At the desk the clerk telephoned up to the actress’ apartment to see if she was in, and would receive Nan. The maid did not understand who Nan was, and was doubtful; but the moment Madam came to the telephone herself and heard Nan’s name, she cried:
“Send her up— send her up! She is just the one I want to see.”
This greatly excited Nan, for she thought of Sallie and Celia. When she was let out of the elevator on one of the upper floors, the apartment door was open, and Madam herself was holding out a welcoming hand to her, excitedly saying:
“You dear girl! You are as welcome as the flowers in May. Come in and let me talk to you. How surprising, really! I had no thought of seeing you, and yet I desired to— so much.”
Nan was drawn gently into the large and beautiful reception room, while the actress was talking. She saw the woman’s furs and hat thrown carelessly on a couch, and thought that she must have recently come in, even before Madam said:
“I have just come from an exhausting morning in the studio. Oh, dear! everybody seemed so stupid to-day. There are such days, you know— everything goes wrong, and even the patient camera-man loses his temper.
“Yes, Marie, you may bring the tea tray. I am exhausted; nothing but tea will revive this fainting pilgrim.
“And, my dear!” she added, turning to Nan again, “I have news for you— news of those runaway girls.”
“Oh, Madam! Are Sallie and Celia found?” cried Nan. “I want so to make Mrs. Morton happy.”
“We-ell,” said the actress, with less enthusiasm. “I believe I can give you a trace of them. But, of course, I haven’t them shut up in a cage waiting for their parents to come for them,” and she laughed.
“It really is an odd occurrence, my dear. At the time I was telling you the other day that those girls could not be working with my company, that is exactly what they were doing.”
“Oh!” cried Nan, again.
“Yes, my dear. Just fancy! I only learned of it this very morning. Of course, I give no attention to the extra people, save when they are before the camera. My assistant hires them and usually trains the ‘mob’ until I want them.

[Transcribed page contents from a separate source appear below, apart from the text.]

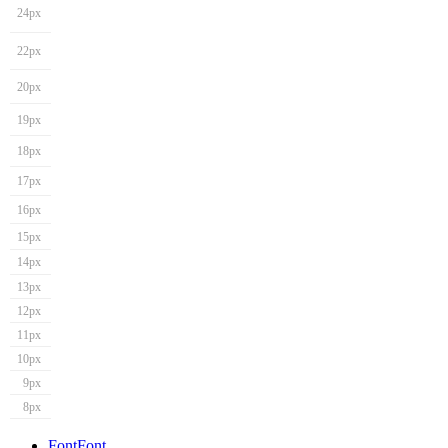
24px
22px
20px
19px
18px
17px
16px
15px
14px
13px
12px
11px
10px
9px
8px
Font
Font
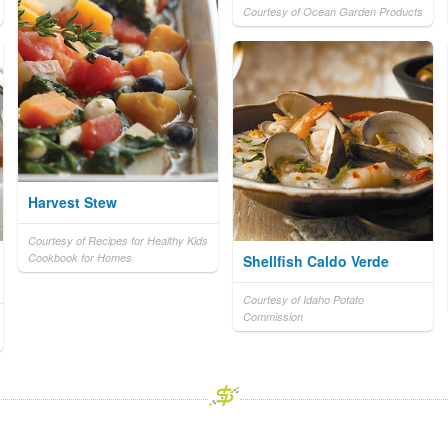
Courtesy of Ocean Garden Products
Harvest Stew
Courtesy of Recipes for Healthy Kids
Cookbook for Homes
Shellfish Caldo Verde
Courtesy of Idaho Potato
Commission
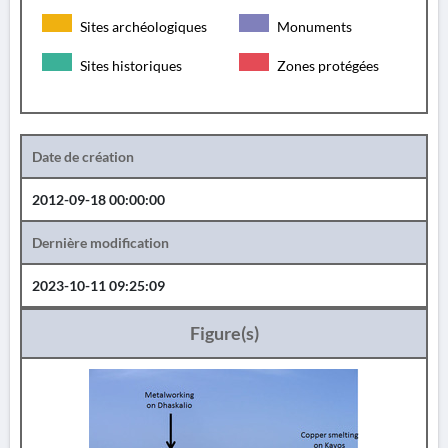
Sites archéologiques
Monuments
Sites historiques
Zones protégées
Date de création
2012-09-18 00:00:00
Dernière modification
2023-10-11 09:25:09
Figure(s)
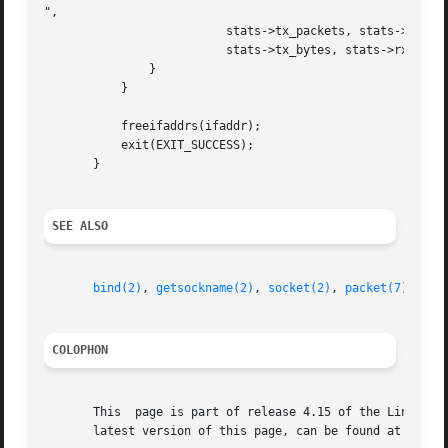
",

			  stats->tx_packets, stats->rx_packets,

			  stats->tx_bytes, stats->rx_bytes);

	       }

	   }

	   freeifaddrs(ifaddr);

	   exit(EXIT_SUCCESS);

       }

SEE ALSO
bind(2)
, 
getsockname(2)
, 
socket(2)
, 
packet(7)
, 
ifc
COLOPHON
       This  page is part of release 4.15 of the Linux man
       latest version of this page, can be found at https:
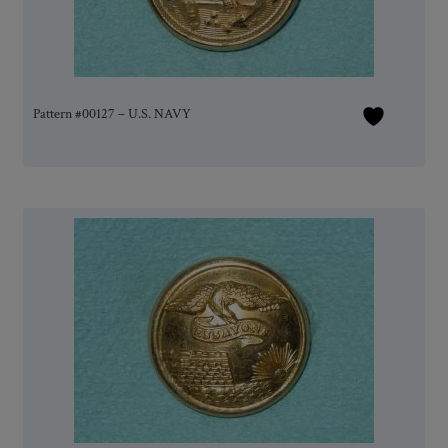
Pattern #00127 – U.S. NAVY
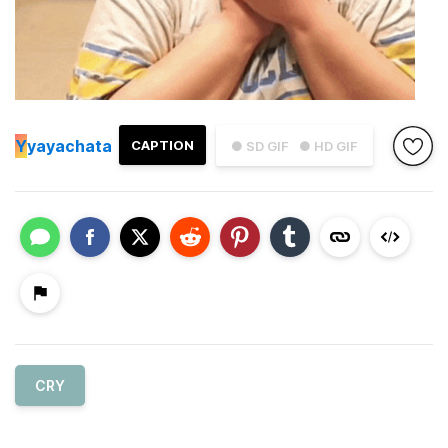
Y
yayachata
CAPTION
● SD GIF
● HD GIF
CRY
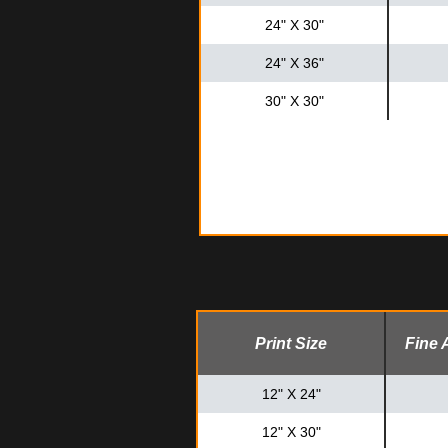
24" X 30"
24" X 36"
30" X 30"
Print Size
Fine 
12" X 24"
12" X 30"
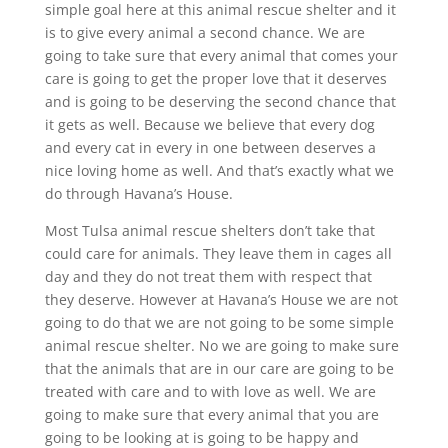
simple goal here at this animal rescue shelter and it
is to give every animal a second chance. We are
going to take sure that every animal that comes your
care is going to get the proper love that it deserves
and is going to be deserving the second chance that
it gets as well. Because we believe that every dog
and every cat in every in one between deserves a
nice loving home as well. And that’s exactly what we
do through Havana’s House.
Most Tulsa animal rescue shelters don’t take that
could care for animals. They leave them in cages all
day and they do not treat them with respect that
they deserve. However at Havana’s House we are not
going to do that we are not going to be some simple
animal rescue shelter. No we are going to make sure
that the animals that are in our care are going to be
treated with care and to with love as well. We are
going to make sure that every animal that you are
going to be looking at is going to be happy and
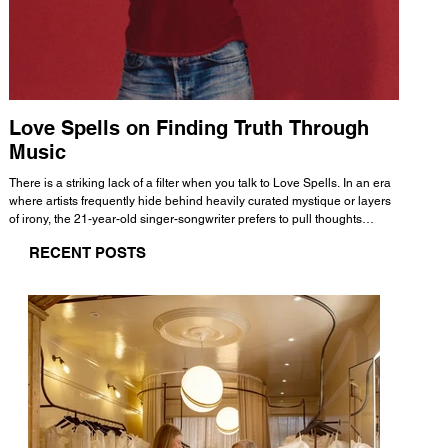
Love Spells on Finding Truth Through
The 
Music
A few mi
WHATMORE 
There is a striking lack of a filter when you talk to Love Spells. In an era
Valence 
where artists frequently hide behind heavily curated mystique or layers
Swank, Y
of irony, the 21-year-old singer-songwriter prefers to pull thoughts
risen as 
straight out of his head and lay them out over a track. This trait extends
excellent
RECENT POSTS
all the way back to his moniker. Born out of teasing from his friends, the
selection
name became a badge of honor. He admits he was always a hopeless
and in
romantic, and said “It seemed like I was under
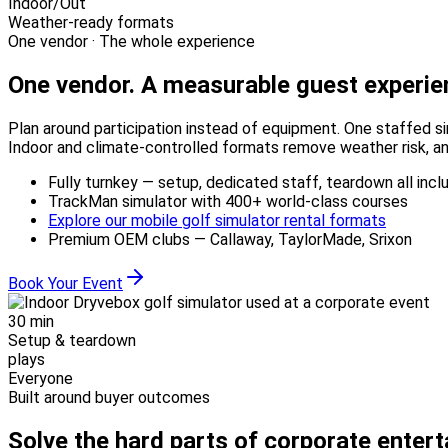
Indoor/Out
Weather-ready formats
One vendor · The whole experience
One vendor.
A measurable guest experie
Plan around participation instead of equipment. One staffed si
Indoor and climate-controlled formats remove weather risk, an
Fully turnkey — setup, dedicated staff, teardown all incl
TrackMan simulator with 400+ world-class courses
Explore our mobile golf simulator rental formats
Premium OEM clubs — Callaway, TaylorMade, Srixon
Book Your Event
30 min
Setup & teardown
plays
Everyone
Built around buyer outcomes
Solve the hard parts of corporate enter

“Now, fancy!” pursued the lovely woman, “there was a girl, named Jennie Albert, whom we had been using quite a good deal, and she fell ill. So she sent two new girls, and as Mr. Gray needed two extras that day, he let them stay without inquiring too closely into their personal affairs.

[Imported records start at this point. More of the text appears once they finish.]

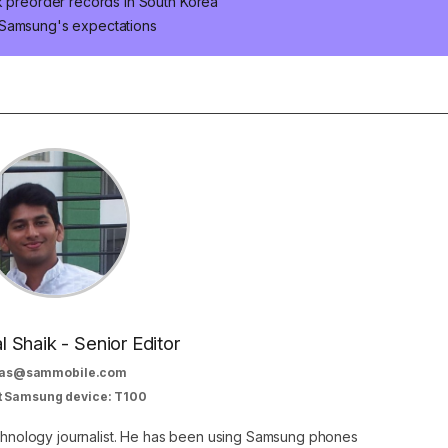
k preorder records in South Korea
 Samsung's expectations
al Shaik - Senior Editor
as@sammobile.com
t Samsung device: T100
echnology journalist. He has been using Samsung phones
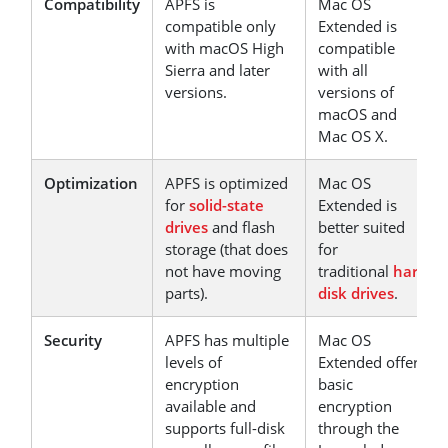
Compatibility
APFS is
Mac OS
compatible only
Extended is
with macOS High
compatible
Sierra and later
with all
versions.
versions of
macOS and
Mac OS X.
Optimization
APFS is optimized
Mac OS
for
solid-state
Extended is
drives
and flash
better suited
storage (that does
for
not have moving
traditional
hard
parts).
disk drives
.
Security
APFS has multiple
Mac OS
levels of
Extended offers
encryption
basic
available and
encryption
supports full-disk
through the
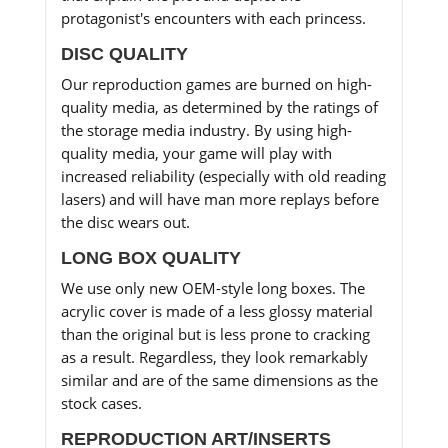
protagonist's encounters with each princess.
DISC QUALITY
Our reproduction games are burned on high-
quality media, as determined by the ratings of
the storage media industry. By using high-
quality media, your game will play with
increased reliability (especially with old reading
lasers) and will have man more replays before
the disc wears out.
LONG BOX QUALITY
We use only new OEM-style long boxes. The
acrylic cover is made of a less glossy material
than the original but is less prone to cracking
as a result. Regardless, they look remarkably
similar and are of the same dimensions as the
stock cases.
REPRODUCTION ART/INSERTS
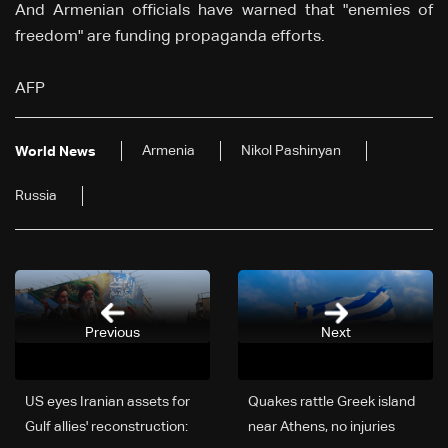
And Armenian officials have warned that "enemies of
freedom" are funding propaganda efforts.
AFP
Armenia
Nikol Pashinyan
World News
Russia
Previous
Next
US eyes Iranian assets for
Quakes rattle Greek island
Gulf allies' reconstruction:
near Athens, no injuries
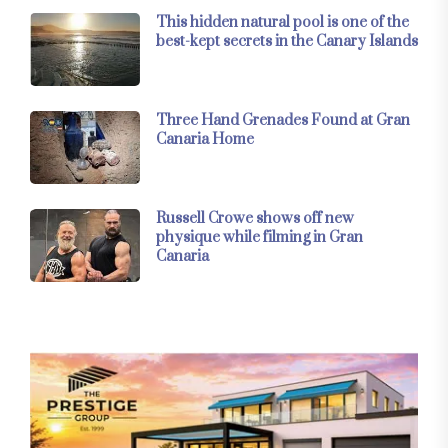
This hidden natural pool is one of the
best-kept secrets in the Canary Islands
Three Hand Grenades Found at Gran
Canaria Home
Russell Crowe shows off new
physique while filming in Gran
Canaria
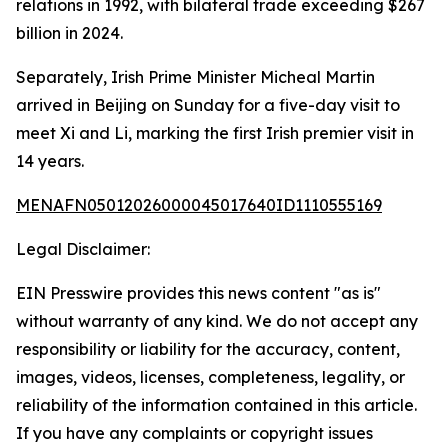
relations in 1992, with bilateral trade exceeding $267
billion in 2024.
Separately, Irish Prime Minister Micheal Martin
arrived in Beijing on Sunday for a five-day visit to
meet Xi and Li, marking the first Irish premier visit in
14 years.
MENAFN05012026000045017640ID1110555169
Legal Disclaimer:
EIN Presswire provides this news content "as is"
without warranty of any kind. We do not accept any
responsibility or liability for the accuracy, content,
images, videos, licenses, completeness, legality, or
reliability of the information contained in this article.
If you have any complaints or copyright issues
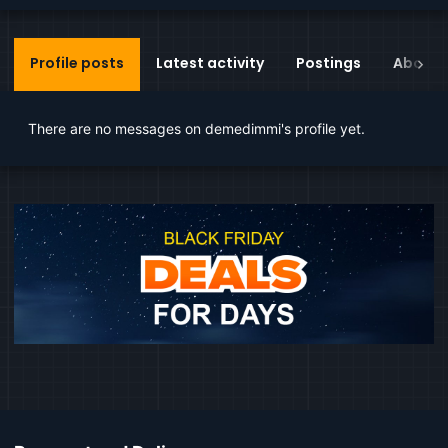
Profile posts
Latest activity
Postings
About
There are no messages on demedimmi's profile yet.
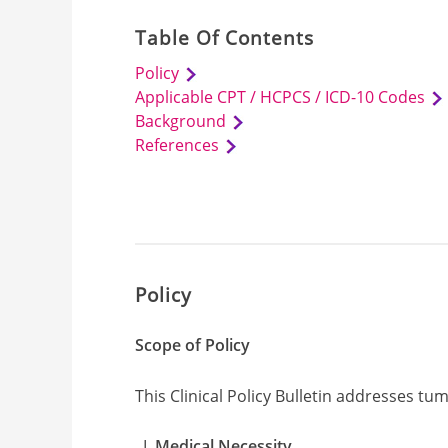
Table Of Contents
Policy
Applicable CPT / HCPCS / ICD-10 Codes
Background
References
Policy
Scope of Policy
This Clinical Policy Bulletin addresses tu
Medical Necessity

“Oh, I blame Mr. Gray, and I told him so. I did not see the girls in question until the big scene we put on this morning. Then the company before the camera was too large; the scene was crowded. I began weeding out the awkward ones, as I always do.
“Why, positively, my dear, there are some girls who do not know how to wear a frock, and yet they wish to appear in my films!

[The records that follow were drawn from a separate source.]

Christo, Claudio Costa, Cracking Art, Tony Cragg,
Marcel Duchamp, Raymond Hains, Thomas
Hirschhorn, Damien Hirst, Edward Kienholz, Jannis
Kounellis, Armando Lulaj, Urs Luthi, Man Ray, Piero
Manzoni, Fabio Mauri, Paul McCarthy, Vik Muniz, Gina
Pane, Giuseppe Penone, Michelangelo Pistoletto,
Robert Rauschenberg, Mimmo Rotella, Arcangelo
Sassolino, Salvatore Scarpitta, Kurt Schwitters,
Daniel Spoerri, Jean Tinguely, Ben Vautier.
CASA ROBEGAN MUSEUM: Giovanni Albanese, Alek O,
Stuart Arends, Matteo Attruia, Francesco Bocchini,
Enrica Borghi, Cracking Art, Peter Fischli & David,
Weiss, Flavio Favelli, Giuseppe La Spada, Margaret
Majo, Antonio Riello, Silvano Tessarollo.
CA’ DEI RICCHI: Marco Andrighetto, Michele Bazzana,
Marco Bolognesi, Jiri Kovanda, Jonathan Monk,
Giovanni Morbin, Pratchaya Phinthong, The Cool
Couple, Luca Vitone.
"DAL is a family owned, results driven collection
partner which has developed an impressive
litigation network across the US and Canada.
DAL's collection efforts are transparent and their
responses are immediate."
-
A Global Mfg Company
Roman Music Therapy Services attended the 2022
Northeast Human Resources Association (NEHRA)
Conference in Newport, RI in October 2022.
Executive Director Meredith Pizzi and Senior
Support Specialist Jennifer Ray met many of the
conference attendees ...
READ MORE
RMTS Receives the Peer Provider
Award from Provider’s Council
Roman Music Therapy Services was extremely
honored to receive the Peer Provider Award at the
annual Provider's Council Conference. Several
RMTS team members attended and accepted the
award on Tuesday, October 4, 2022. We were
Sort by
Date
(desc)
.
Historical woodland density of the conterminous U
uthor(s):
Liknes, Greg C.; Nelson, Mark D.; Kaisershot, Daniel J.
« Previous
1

“These two girls of whom I speak I cut out at once. I told Mr. Gray never to put them into costume again. Why! sticks and stones have more grace of movement and naturalness than those two poor creatures— positively!” cried the moving picture director, with emphasis.
“Ah, well! I must not excite myself. This is my time for relaxation, and— a second cup of tea!”
Her light laughter jarred a bit on Nan Sherwood’s troubled mind.
“To think!” the lovely actress said, continuing, “that it never occurred to my mind that those two awkward misses might be your runaways until I was standing on one side watching the scene as they passed out. One was crying. Of course I am sorry I had to order their discharge, but one must sacrifice much for art,” sighed Madam.
“One was crying, and I heard the other call her ‘Celia.’ And then the crying girl said: ’I can’t help it, Sallie. I am discouraged’– or something like that.
“Of course, you understand, my dear, my mind was engaged with far more important matters. My sub-consciousness must have filmed the words, and especially the girls’ names. After the scene suited me, it suddenly came back to me that those names were the real names of the runaway girls. They had given Mr. Gray fictitious names, of course. When I sent him out to find them, he was just too late. The girls had left the premises.”